A veces él sentía un dolor agudo que le nacía del puño del corazón. A veces se imaginaba abrazándoles. Eran tres. Eran dos. Eran uno. Era todos juntos, su familia.
Sentía el pum-pum-pum deslizarse cuesta abajo. Una pendiente que podría tal vez arrastrarle lejos la soledad, la hija-puta soledad ésta que le hacía atragantarse por las mañanas: ¡socorro! Y su barrigota ante el espejo mientras se afeitaba.
¿Cómo podría haber dejado pasar todo esto? ¿Cómo permitió que aquel cáncer conquistara las paredes y la puertas, qué devorara su amor, que lo licuara, que lo in-substanciara, que fuera la papilla torva que ahora ve desfilar exánime todos los días frente a la cama?
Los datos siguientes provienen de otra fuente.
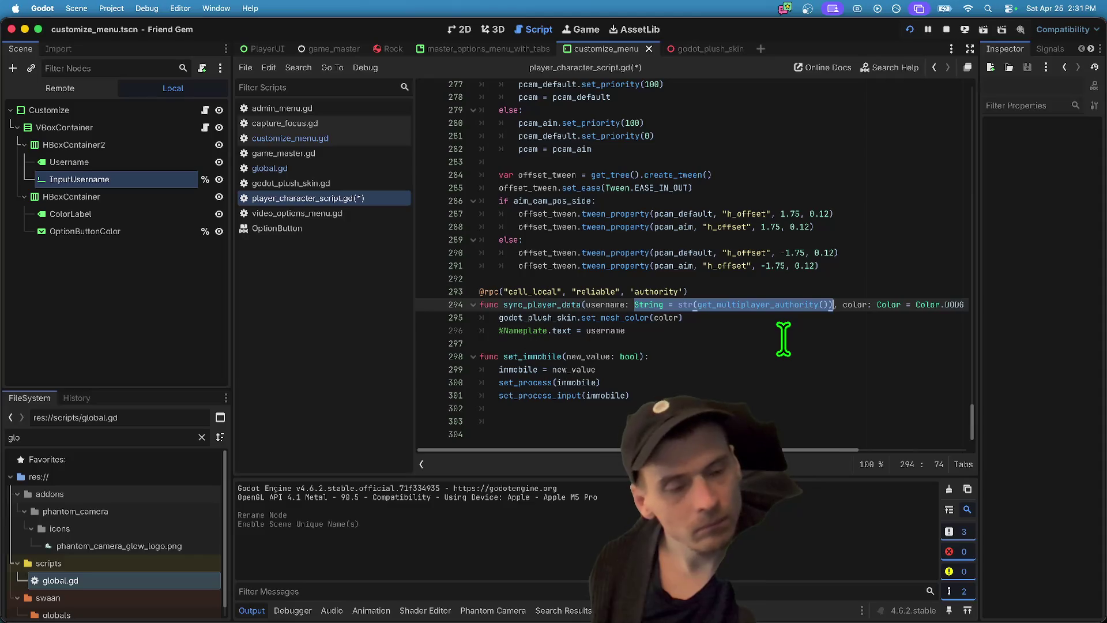
key(super+s)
A veces cuando creía verla llorar sentía la cremallera de su corazón dar vueltas. Se abría rajado el pecho delante suyo, le habría dicho, toma, quédate con mis entrañas, porque te quiero te las regalo.
Pero ya no sabía hablarle. Y le rehuía porque no hacían sino intercambiar diez palabras con ella y se gritaban. Lo hacían delante del pequeño. Lo hacían por teléfono. Lo hacían por correo electrónico. Era horrible.
En la incomunicación él se desnudaba y se escondía entre las sábanas, e imploraba un genio o un superhéroe que recogiera los pedazos de sus lágrimas, tal vez para construir un barco. O por lo menos para apretar el botón “fast fordward”.
Quería amanecer entre sus brazos. Pero aquellos centímetros ocupaban un hemisferio completo.